Azerbaijan has expressed serious concern over Armenia’s reported purchase from Moldova last month of rockets and other weapons worth millions of dollars, saying that it will complicate a peaceful resolution of the Nagorno-Karabakh conflict.
Elnur Aslanov, head of an analytical unit at President Ilham Aliyev’s administration, on Friday described this and other arms acquisitions by Yerevan as a “serious destabilizing factor” in the region.
“The policy on Nagorno-Karabakh pursued by Armenia testifies to the destructive position of that state in the region,” Russian and Azerbaijani news agencies quoted him as telling journalists in Baku. “Any arms acquisition, any increase in the number of weapons in the region certainly does not lay the groundwork for establishing peace and stability and, on the contrary, impedes that.”
Aslanov was commenting on reports that large quantities of weapons and ammunition that were shipped from Moldova to Armenia by an Armenian cargo plane on September 13-14.
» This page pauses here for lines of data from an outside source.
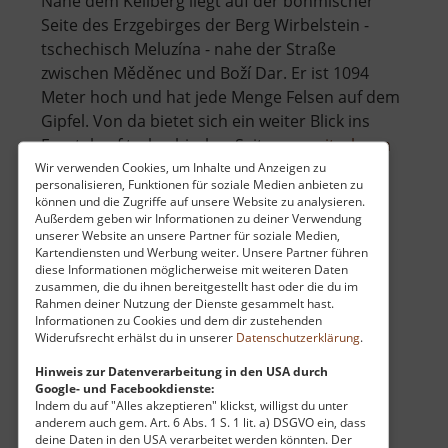
Nahe dem Keilberg liegt auf der böhmischer
Seite des Erzgebirges der Berg Wirbelstein -
tschechisch Meluzína - nahe der Straße
zwischen Měděnec und Boží Dar. Er ist 1094
Meter hoch und hat jede Menge Felsen auf dem
Gipfel. Von da bietet sich ein weiter Blick ins
über
Egertal auf tschechischer Seite. .. »
weiterlesen
Wirbels
Wir verwenden Cookies, um Inhalte und Anzeigen zu
personalisieren, Funktionen für soziale Medien anbieten zu
können und die Zugriffe auf unsere Website zu analysieren.
Außerdem geben wir Informationen zu deiner Verwendung
Basaltsteinbruch Ryžovna
unserer Website an unsere Partner für soziale Medien,
Kartendiensten und Werbung weiter. Unsere Partner führen
diese Informationen möglicherweise mit weiteren Daten
Böhmisches Erzgebirge
zusammen, die du ihnen bereitgestellt hast oder die du im
aktuell vom 23.07.2024 / Zugriffe: 4582
Rahmen deiner Nutzung der Dienste gesammelt hast.
26 km vom aktuellen Standort
Informationen zu Cookies und dem dir zustehenden
Widerufsrecht erhälst du in unserer
Datenschutzerklärung
.
Hinweis zur Datenverarbeitung in den USA durch
Google- und Facebookdienste:
Indem du auf "Alles akzeptieren" klickst, willigst du unter
anderem auch gem. Art. 6 Abs. 1 S. 1 lit. a) DSGVO ein, dass
deine Daten in den USA verarbeitet werden könnten. Der
Zwischen Hřebečná (Hengstererben) und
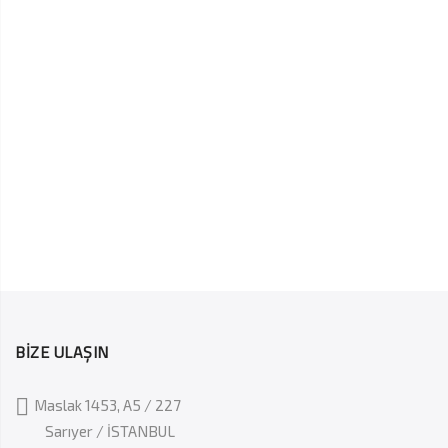
BİZE ULAŞIN
Maslak 1453, A5 / 227
Sarıyer / İSTANBUL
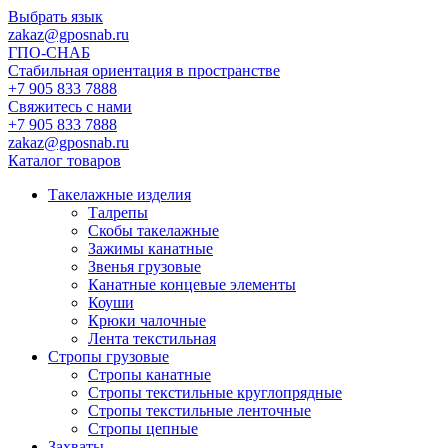
Выбрать язык
zakaz@gposnab.ru
ГПО
-СНАБ
Стабильная ориентация в пространстве
+7 905 833 7888
Свяжитесь с нами
+7 905 833 7888
zakaz@gposnab.ru
Каталог товаров
Такелажные изделия
Талрепы
Скобы такелажные
Зажимы канатные
Звенья грузовые
Канатные концевые элементы
Коуши
Крюки чалочные
Лента текстильная
Стропы грузовые
Стропы канатные
Стропы текстильные круглопрядные
Стропы текстильные ленточные
Стропы цепные
Захваты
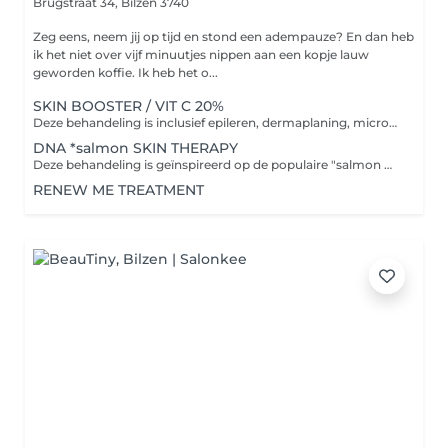
Brugstraat 34,
Bilzen 3740
Zeg eens, neem jij op tijd en stond een adempauze? En dan heb
ik het niet over vijf minuutjes nippen aan een kopje lauw
geworden koffie. Ik heb het o...
SKIN BOOSTER / VIT C 20%
Deze behandeling is inclusief epileren, dermaplaning, microneedling met aangepast BOOSTER / VIT C 20% complex om je huid optimaal te verbeteren en te herstellen, led therapie en een ontspannende nek & schoudermassage. VIT C is een krachtige anti-oxidant die vrije radicalen kan neutraliseren. Dit helpt je beschadigde cellen weer te herstellen om zo huidveroudering tegen te gaan.
DNA *salmon SKIN THERAPY
Deze behandeling is geïnspireerd op de populaire "salmon DNA treatments", maar dan met een zuiver biotechnologisch complex. DNA SKIN THERAPY stimuleert de celvernieuwing én je collageen productie, na 1 behandeling heeft je huid weer meer vitaliteit. Na meerdere sessie's is je huid weer beter gehydrateerd, verstevigd & gelift. Tip: deze behandeling is ook mogelijk in een abonnement, zo heb je meer voordelen. (zie abonnementen)
RENEW ME TREATMENT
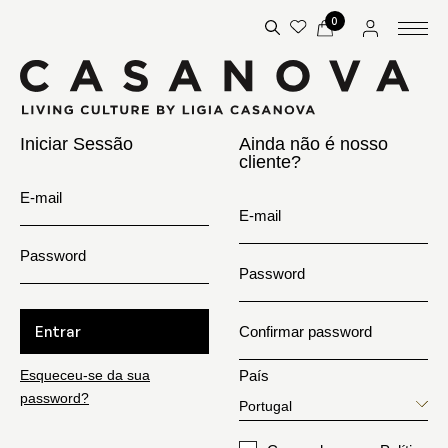
0
Iniciar Sessão
Ainda não é nosso
cliente?
E-mail
E-mail
Password
Password
Entrar
Confirmar password
Esqueceu-se da sua
País
password?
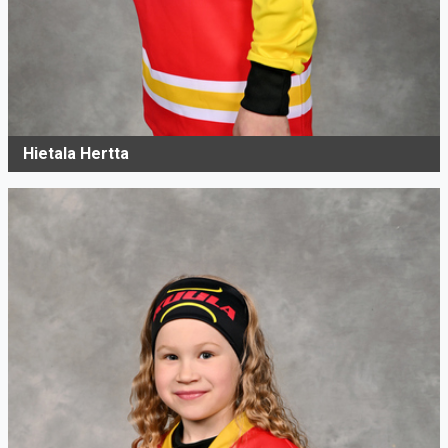
Hietala Hertta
According to Moldovan media, the secret deal was formalized this summer through a Latvian intermediary firm, Latspetsexport. The government of Moldova has essentially confirmed that information after it sparked a political scandal in the former Soviet republic later in September.
Those allegedly included a dozen BM-27 Uragan (Hurricane) multiple-launch rocket systems that have a firing range of up to 35 kilometers. “According to authorities in Moldova, some of these weapons have already been shipped to Armenia,” reported Omega.
Official Yerevan has declined to deny or confirm the reports. “In the interests of national security, details regarding the quantity and types of weapons and the party selling them are not subject to publication,” Davit Karapetian, the Armenian Defense Ministry spokesman, said on September 23.
The Azerbaijani government reacted negatively to the reported arms deliveries. Moldova’s ambassador to Azerbaijan, Igor Bodiu, was summoned to the Foreign Ministry in Baku to provide explanations. Bodiu afterwards described the deal as an “unfortunate mistake” that damaged his country’s relations with Azerbaijan.
Together with Ukraine and Georgia, Moldova and Azerbaijan are part of the GUAM grouping of four ex-Soviet states which has acted as a counterweight to Russia in the larger Commonwealth of Independent States.
Aliyev was reported to raise the matter with Moldova’s Prime Minister Vladimir Filat when the two met in Warsaw on the sidelines of a European Union summit on September 30. Omega quoted Filat as saying that he was invited to visit Baku “in order to continue the discussion.”
Azerbaijan has spent billions of dollars in oil revenues on buying weapons which it hopes will enable it to eventually win back Karabakh and other Armenian-controlled territories. It plans to boost military spending to $3.3 billion this year, up from $2.15 a year ago. By comparison, Armenia’s defense budget for 2011 is projected to reach only $400 million.
The Armenian side has sought to offset this spending gap mainly through close military ties with Russia that entitle it to receiving Russian weapons at discount prices or even free of charge. A new Russian-Armenian defense agreement signed in August 2010 commits Moscow to helping Yerevan obtain “modern and compatible weaponry and (special) military hardware.”
The Armenian military demonstrated some of its new weaponry, including S-300 air-defense systems, during a high-profile parade staged in Yerevan on September 21. It also for the first time put on display 9K72 surface-to-surface ballistic missiles that are known in the West as Scud-B.